The government has also, for the first time, proposed that migrant workers should meet some minimum conditions to be eligible to receive allowance from their employers to travel to their home states.
“The period of work of a worker shall be so arranged that inclusive of his intervals for rest, shall not spread over for more than twelve hours in a day,” the draft Occupational Safety, Health and Working Conditions (Central) Rules, 2020, dated November 19, said.
The move, say labour experts, will incentivise employers to opt for two work shifts instead of three, thereby reducing employment opportunities. However, in calculating overtime on any day, a fraction of an hour between 15 and 30 minutes shall be counted as 30 minutes. At present, less than 30 minutes is counted as no overtime.
As they battled the economic impact of the coronavirus pandemic, Uttar Pradesh, Punjab, Gujarat and Haryana were among the states that relaxed the norms related to “spread-over hours” allowed for factory workers, pushing them to 13 hours.
“If employers keep the workers for full 12 hours on the worksite and include travel time, which in metros would easily be another 60 minutes, then the work-life balance of the workers will be adversely affected,” said KR Shyam Sundar, labour economist and professor at XLRI Jamshedpur.

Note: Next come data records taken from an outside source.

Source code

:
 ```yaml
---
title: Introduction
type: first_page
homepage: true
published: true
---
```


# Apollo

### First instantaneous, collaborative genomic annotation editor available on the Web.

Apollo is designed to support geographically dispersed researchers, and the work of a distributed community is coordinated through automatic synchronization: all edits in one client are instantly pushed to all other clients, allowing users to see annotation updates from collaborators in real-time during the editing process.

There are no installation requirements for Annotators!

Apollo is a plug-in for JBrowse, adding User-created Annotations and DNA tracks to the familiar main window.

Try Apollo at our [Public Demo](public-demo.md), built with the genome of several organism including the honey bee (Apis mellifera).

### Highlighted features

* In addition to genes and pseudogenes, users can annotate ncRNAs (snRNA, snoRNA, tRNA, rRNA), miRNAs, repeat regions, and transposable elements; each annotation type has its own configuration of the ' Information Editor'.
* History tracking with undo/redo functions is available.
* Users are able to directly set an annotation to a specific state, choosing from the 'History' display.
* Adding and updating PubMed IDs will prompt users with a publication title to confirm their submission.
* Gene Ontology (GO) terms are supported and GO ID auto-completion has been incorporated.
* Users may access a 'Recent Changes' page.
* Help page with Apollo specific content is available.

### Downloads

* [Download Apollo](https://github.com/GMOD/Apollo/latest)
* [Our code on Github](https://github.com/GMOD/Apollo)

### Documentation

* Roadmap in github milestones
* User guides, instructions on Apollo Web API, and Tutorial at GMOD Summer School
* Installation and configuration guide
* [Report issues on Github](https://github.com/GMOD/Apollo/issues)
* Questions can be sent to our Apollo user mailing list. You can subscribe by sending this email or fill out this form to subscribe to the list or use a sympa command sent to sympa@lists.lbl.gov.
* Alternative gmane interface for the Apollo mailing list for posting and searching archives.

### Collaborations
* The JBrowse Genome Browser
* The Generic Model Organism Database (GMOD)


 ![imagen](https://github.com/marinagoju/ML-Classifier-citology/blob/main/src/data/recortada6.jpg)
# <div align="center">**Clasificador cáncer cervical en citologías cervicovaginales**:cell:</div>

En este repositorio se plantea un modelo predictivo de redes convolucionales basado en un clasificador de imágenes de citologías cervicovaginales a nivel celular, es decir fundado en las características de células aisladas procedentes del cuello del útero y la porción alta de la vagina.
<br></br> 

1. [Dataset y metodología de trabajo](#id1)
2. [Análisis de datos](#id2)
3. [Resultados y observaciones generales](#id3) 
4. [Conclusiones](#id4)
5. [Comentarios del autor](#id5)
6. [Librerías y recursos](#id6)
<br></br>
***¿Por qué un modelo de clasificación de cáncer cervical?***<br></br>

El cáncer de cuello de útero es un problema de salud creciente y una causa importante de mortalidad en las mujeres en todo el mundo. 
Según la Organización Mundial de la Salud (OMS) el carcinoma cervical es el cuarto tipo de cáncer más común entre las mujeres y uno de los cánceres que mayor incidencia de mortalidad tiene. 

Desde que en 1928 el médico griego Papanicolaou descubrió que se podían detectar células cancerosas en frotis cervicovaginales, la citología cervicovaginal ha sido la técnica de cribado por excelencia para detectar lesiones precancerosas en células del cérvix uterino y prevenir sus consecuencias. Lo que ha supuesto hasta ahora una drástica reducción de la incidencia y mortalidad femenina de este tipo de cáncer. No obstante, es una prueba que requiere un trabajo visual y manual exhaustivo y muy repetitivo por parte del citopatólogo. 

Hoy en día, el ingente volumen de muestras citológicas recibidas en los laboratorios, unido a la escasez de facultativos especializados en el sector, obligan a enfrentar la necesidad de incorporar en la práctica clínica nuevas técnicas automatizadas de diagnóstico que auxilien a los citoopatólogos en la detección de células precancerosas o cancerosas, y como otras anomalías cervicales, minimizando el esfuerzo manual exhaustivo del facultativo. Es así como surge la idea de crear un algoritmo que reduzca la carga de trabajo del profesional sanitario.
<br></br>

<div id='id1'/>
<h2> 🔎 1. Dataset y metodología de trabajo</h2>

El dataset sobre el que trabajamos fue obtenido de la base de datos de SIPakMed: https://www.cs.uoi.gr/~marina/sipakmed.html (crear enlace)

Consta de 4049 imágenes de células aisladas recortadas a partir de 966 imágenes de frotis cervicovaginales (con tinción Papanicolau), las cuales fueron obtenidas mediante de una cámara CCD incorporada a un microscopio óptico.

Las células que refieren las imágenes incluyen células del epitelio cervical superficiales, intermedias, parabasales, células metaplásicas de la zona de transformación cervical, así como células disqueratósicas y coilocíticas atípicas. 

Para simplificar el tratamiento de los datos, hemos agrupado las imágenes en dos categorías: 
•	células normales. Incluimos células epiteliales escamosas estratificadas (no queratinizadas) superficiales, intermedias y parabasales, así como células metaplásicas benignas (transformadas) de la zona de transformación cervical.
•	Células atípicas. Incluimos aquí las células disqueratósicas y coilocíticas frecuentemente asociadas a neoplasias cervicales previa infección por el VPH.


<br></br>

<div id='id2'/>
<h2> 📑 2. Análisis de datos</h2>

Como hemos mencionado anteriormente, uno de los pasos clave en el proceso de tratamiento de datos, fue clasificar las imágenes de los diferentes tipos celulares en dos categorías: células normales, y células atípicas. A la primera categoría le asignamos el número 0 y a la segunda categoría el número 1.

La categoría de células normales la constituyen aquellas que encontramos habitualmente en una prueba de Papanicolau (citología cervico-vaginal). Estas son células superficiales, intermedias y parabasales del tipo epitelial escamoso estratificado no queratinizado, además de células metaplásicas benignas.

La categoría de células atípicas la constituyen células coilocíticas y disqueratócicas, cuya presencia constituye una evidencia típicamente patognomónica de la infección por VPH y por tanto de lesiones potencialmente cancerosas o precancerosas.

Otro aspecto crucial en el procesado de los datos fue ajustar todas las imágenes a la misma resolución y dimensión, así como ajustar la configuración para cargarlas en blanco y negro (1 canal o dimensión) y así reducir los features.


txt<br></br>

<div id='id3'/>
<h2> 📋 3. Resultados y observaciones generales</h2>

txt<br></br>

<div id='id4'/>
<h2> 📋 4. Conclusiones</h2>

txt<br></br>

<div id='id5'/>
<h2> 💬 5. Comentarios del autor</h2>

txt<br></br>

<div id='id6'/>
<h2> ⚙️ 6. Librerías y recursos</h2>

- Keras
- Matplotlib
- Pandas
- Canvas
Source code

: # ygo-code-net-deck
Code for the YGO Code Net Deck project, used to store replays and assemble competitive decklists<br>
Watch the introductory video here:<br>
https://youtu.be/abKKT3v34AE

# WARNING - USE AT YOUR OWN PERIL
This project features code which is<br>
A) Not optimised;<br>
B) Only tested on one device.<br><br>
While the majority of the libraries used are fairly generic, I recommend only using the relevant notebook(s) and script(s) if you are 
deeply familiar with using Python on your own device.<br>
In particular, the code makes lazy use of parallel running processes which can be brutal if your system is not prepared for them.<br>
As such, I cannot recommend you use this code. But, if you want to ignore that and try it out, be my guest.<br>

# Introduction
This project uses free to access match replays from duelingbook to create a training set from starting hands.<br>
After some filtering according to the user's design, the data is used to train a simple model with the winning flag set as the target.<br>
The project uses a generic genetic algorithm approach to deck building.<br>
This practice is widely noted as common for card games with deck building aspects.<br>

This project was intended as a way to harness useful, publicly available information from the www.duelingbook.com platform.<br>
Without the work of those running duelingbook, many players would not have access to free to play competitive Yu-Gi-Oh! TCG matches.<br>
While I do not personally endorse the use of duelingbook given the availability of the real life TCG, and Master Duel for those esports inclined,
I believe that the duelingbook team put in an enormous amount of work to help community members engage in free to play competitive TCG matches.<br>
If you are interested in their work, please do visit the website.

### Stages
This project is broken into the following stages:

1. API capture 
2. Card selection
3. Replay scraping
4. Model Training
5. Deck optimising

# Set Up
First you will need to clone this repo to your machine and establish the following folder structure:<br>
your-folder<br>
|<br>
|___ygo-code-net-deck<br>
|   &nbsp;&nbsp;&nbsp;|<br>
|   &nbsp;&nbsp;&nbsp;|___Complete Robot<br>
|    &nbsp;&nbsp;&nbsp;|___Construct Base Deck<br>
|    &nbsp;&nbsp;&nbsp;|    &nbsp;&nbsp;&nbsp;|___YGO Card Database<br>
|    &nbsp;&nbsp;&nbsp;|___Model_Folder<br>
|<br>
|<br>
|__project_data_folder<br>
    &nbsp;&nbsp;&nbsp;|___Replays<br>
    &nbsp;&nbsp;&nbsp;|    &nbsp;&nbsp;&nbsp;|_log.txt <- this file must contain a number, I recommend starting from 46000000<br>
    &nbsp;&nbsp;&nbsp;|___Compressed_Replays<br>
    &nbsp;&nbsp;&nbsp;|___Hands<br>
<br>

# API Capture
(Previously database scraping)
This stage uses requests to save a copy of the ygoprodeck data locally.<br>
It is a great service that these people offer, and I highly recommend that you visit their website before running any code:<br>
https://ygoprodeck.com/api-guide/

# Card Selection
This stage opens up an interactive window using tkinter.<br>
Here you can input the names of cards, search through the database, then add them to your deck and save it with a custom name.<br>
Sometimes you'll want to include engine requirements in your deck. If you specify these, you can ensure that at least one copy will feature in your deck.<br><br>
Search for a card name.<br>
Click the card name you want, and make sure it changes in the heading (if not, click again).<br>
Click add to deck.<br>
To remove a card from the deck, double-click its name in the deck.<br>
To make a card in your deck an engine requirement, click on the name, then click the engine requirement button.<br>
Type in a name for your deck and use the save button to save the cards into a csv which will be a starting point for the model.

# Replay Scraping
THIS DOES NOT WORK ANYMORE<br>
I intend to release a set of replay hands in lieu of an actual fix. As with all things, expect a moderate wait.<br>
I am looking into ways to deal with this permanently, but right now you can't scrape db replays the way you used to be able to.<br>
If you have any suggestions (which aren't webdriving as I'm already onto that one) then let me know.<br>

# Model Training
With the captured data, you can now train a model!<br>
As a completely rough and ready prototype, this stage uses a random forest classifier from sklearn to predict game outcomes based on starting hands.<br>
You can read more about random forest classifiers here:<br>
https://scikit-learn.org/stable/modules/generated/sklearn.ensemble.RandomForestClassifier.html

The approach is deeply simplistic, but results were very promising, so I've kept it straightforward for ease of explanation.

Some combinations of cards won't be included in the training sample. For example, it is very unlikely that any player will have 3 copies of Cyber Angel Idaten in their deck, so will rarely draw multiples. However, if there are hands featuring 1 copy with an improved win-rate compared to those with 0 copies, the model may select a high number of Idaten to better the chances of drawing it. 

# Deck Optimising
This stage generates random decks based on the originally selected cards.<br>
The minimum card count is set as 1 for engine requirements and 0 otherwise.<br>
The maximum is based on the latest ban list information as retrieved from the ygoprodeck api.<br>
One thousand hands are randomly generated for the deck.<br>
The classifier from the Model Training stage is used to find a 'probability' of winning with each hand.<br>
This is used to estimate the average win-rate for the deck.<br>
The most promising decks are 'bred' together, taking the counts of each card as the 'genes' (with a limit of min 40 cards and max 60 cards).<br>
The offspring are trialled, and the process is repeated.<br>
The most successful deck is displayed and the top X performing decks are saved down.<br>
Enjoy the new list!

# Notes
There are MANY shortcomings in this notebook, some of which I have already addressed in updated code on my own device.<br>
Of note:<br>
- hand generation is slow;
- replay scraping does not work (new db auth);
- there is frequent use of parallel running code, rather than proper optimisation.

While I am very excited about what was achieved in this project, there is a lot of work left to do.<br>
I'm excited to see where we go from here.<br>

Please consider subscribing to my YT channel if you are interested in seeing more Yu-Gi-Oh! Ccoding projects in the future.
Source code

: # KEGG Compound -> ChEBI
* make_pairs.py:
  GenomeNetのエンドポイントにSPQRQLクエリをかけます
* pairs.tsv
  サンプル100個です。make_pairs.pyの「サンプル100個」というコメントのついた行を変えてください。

Firms already in operation will not have to apply for a registration certificate but will have to update their registration particulars on the government’s Shram Suvidha portal within six months of the date from which the new labour law comes into force. Further, the ministry said that safety committees have been made mandatory for every establishment employing at least 500 workers.
Employers will have to give appointment letters — “in prescribed format including designation, category of skill, wages, avenue for achieving higher wages/higher position etc” — to every employee of an establishment within three months of the rules coming into force. No one will be employed in any establishment unless she has been issued a letter of appointment.
In the absence of such legal documents, workers often find it difficult to establish proof of employment, and this gives companies the room to violate labour laws and ignore their social security obligations. More than two-thirds of India’s workers who earn a regular income do not have a written contract, according to the National Statistical Office’s periodic labour force survey.
In the case of contract workers, however, the government has proposed that the experience certificate be issued only if the worker demands it. The certificate will include the particulars of the workers and the experience gained in various fields by them.